The House of Representatives on Thursday passed a bill to end bulk collection of Americans' phone records by the National Security Agency, despite objections from leading Silicon Valley companies and privacy advocates who said last-minute changes could still enable widespread collection of Internet users' data.
Critics said the bill's intended reforms were "severely weakened" by amendments negotiated in private by the Obama administration and the House Republican majority. A coalition of major Internet companies that includes Facebook, Google and Apple pulled their support earlier this week, saying the changes created "an unacceptable loophole" that moved the bill "in the wrong direction."
Backers described the measure as a significant step forward and perhaps the best chance for Congress to restrict NSA abuses that were revealed by former contractor Edward Snowden and news reports over the past year. Critics vowed to work for stronger reforms in the Senate, although the White House and Sen. Dianne Feinstein, the California Democrat who chairs the Senate intelligence committee, have both reportedly endorsed the outlines of the House bill.
The bill known as the USA Freedom Act, which passed on a bipartisan vote of 303 to 121, is "a workable compromise that protects the core function of a counter-terrorism program we know has saved lives around the world," Rep. Mike Rogers, R-Mich., who chairs the House intelligence committee, told The Associated Press.
As it stands, the legislation follows through on President Barack Obama's proposal for ending the NSA's practice of collecting telephone calling records of virtually every American. It would shift that role to telephone companies, while requiring them to provide records to the NSA in response to a court order.
But critics denounced amendments sought by the Obama administration. Although one key change was seemingly technical, involving the addition of a few words, tech industry and civil liberties advocates said it made a tremendous difference.
"The ban on bulk collection was deliberately watered down to be ambiguous and exploitable," said Harley Geiger, senior counsel at the Center for Democracy and Technology, a Washington-based group that advocates for Internet freedom.
Specifically, one change added wording to a section that was intended to limit the kinds of data the NSA can obtain. It adds the phrase "such as," which critics view as open-ended and potentially allowing types of data that aren't specifically listed. It also uses the words "address" and "device" without defining them, which critics said could allow the agency to obtain data from broad geographic regions or categories of computers, such as smartphones.

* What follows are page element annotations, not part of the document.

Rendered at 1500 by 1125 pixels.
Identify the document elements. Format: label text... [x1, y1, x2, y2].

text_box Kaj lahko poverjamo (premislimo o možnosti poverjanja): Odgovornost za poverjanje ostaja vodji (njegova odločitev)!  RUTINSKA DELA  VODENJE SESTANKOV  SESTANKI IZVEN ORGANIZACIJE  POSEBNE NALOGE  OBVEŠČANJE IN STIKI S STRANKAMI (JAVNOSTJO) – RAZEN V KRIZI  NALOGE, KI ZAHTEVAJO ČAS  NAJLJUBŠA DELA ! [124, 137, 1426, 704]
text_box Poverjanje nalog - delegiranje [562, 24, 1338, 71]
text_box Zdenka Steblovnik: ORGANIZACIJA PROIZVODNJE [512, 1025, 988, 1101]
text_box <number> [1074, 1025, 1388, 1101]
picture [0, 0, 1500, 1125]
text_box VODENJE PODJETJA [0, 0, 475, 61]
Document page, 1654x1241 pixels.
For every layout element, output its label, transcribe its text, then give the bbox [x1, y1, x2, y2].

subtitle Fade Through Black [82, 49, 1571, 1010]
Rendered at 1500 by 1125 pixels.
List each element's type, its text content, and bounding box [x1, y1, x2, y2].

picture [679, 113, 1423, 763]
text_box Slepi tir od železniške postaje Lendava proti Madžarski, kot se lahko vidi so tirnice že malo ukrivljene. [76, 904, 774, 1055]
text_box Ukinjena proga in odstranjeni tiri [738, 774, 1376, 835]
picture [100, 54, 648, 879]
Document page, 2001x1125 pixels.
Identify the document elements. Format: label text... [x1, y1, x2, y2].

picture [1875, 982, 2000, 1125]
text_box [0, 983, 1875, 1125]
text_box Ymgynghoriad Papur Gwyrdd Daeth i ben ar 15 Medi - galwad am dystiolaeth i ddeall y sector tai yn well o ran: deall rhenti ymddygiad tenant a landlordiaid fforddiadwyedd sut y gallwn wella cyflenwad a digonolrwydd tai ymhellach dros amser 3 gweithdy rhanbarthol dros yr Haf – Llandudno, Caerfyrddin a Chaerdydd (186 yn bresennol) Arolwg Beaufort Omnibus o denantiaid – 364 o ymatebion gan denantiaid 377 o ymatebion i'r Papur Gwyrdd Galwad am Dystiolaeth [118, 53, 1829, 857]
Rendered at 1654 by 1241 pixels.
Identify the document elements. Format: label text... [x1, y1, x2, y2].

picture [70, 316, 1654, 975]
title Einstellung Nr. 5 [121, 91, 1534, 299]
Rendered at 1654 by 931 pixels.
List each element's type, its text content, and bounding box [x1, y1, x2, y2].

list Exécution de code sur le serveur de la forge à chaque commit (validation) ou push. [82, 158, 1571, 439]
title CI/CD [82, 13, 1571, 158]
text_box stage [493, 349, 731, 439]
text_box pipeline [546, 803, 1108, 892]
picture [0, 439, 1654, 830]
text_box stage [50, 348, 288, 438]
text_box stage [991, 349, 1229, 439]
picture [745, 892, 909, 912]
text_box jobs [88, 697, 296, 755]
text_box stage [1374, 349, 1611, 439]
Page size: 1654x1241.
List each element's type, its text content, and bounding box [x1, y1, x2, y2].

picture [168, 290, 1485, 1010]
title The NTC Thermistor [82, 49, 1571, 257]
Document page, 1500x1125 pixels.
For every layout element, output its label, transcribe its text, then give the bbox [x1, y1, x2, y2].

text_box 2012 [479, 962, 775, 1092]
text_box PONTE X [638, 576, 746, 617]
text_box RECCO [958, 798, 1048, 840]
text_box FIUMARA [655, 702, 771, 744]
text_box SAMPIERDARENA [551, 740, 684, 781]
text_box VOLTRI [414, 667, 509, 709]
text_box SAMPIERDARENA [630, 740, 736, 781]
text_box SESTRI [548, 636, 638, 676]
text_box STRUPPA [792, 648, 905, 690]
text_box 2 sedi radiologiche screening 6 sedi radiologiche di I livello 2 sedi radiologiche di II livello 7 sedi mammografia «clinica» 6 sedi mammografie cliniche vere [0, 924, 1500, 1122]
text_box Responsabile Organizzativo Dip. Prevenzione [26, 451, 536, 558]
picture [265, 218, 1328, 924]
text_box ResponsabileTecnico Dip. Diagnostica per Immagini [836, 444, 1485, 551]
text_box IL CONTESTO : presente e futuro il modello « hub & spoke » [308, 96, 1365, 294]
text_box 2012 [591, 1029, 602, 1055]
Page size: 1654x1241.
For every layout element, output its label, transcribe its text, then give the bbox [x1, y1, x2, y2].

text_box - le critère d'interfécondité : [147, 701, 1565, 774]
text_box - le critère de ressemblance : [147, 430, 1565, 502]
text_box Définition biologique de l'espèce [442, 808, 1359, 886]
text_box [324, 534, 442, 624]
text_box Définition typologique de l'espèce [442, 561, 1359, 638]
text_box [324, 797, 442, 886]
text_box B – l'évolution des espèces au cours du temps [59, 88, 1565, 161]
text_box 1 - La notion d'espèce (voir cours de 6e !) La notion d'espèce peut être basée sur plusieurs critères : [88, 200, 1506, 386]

"Congress has been clear that it wishes to end bulk collections, but given the government's history of twisted legal interpretations, this language can't be relied on to protect our freedoms," said the Electronic Frontier Foundation, another advocacy group. It said the changes "severely weaken the bill."
Tech companies used language that was only slightly more measured.
"We're pretty disappointed in the USA Freedom Act," said Elliot Schrage, vice president for communications and public policy at Facebook, in response to a stockholder's question during the company's annual meeting Thursday. "It's been really frustrating for us."
The amendments "would expand the scope of permissible government intrusion," Schrage said. While Facebook understands the need to protect national security, he said, "We think the dial has been turned much too far" toward security and away from Internet privacy.
Google, Yahoo and Apple had no comment Thursday. But their coalition withdrew its support for the bill Wednesday, saying in a statement that "the legislation has moved in the wrong direction. The latest draft opens up an unacceptable loophole that could enable the bulk collection of Internet users' data."
Critics also objected that an earlier change dropped the idea of an independent "public advocate" to review and potentially oppose NSA requests at the government's secret intelligence court. In addition, the EFF complained the bill didn't allow Internet companies to report on the exact number of demands for information they receive from U.S. authorities.
Instead, the bill codifies a deal the Justice Department negotiated with tech companies earlier this year, which allows them to report on information demands that used to be kept secret but requires them to characterize the numbers in a broad range instead of exact figures.
Silicon Valley's congressional representatives, including Democrats Zoe Lofgren, Mike Honda, Jackie Speier and Anna Eshoo, all voted against the bill. But its chief sponsor, GOP Rep. James Sensenbrenner of Wisconsin, urged House members to vote yes while conceding he wished it did more.
"Those who say this bill will legalize bulk collection are wrong," added Maryland Rep. C. A. "Dutch" Ruppersberger, the ranking Democrat on the intelligence committee, according to The Associated Press. "They are trying to scare you by making you think there are monsters under the bed."
House members from the Bay Area were divided in Thursday's vote on the USA Freedom Act:
Voting to approve: Jared Huffman, D-San Rafael; Jerry McNerney, D-Stockton; Nancy Pelosi, D-San Francisco; Mike Thompson, D-Napa.
Voting against: Anna Eshoo, D-Palo Alto; Sam Farr, D-Santa Cruz; Mike Honda, D-San Jose; Barbara Lee, D-Oakland; Zoe Lofgren, D-San Jose; George Miller, D-Martinez; Eric Swalwell, D-Dublin; Jackie Speier, D-San Mateo.